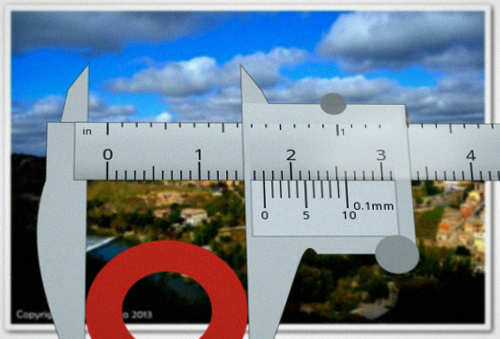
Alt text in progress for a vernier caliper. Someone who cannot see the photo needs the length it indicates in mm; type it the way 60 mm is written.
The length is 17.0 mm
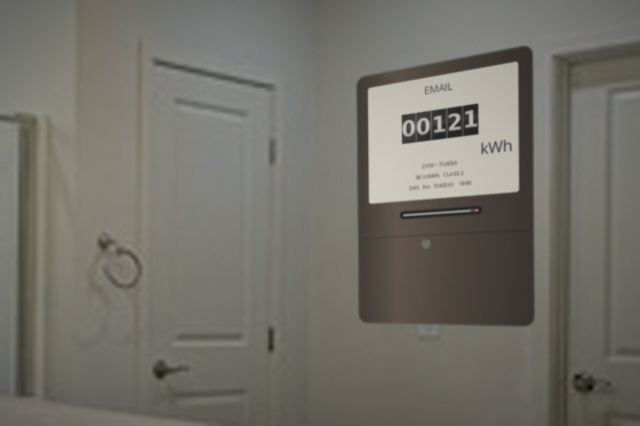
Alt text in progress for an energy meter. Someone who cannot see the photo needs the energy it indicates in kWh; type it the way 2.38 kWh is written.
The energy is 121 kWh
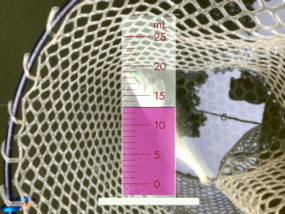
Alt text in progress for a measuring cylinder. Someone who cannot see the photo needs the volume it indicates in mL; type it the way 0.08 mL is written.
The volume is 13 mL
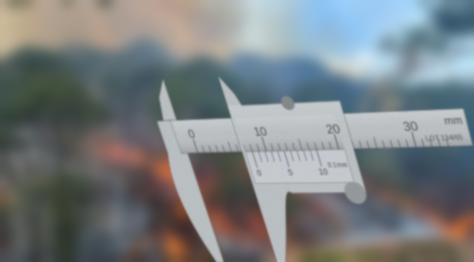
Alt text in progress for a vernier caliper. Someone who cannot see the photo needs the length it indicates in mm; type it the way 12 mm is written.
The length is 8.0 mm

* Instruction
Collect every line in the records above that contains the string "photo", and copy each one out in full.

* Exercise answer
Alt text in progress for a vernier caliper. Someone who cannot see the photo needs the length it indicates in mm; type it the way 60 mm is written.
Alt text in progress for an energy meter. Someone who cannot see the photo needs the energy it indicates in kWh; type it the way 2.38 kWh is written.
Alt text in progress for a measuring cylinder. Someone who cannot see the photo needs the volume it indicates in mL; type it the way 0.08 mL is written.
Alt text in progress for a vernier caliper. Someone who cannot see the photo needs the length it indicates in mm; type it the way 12 mm is written.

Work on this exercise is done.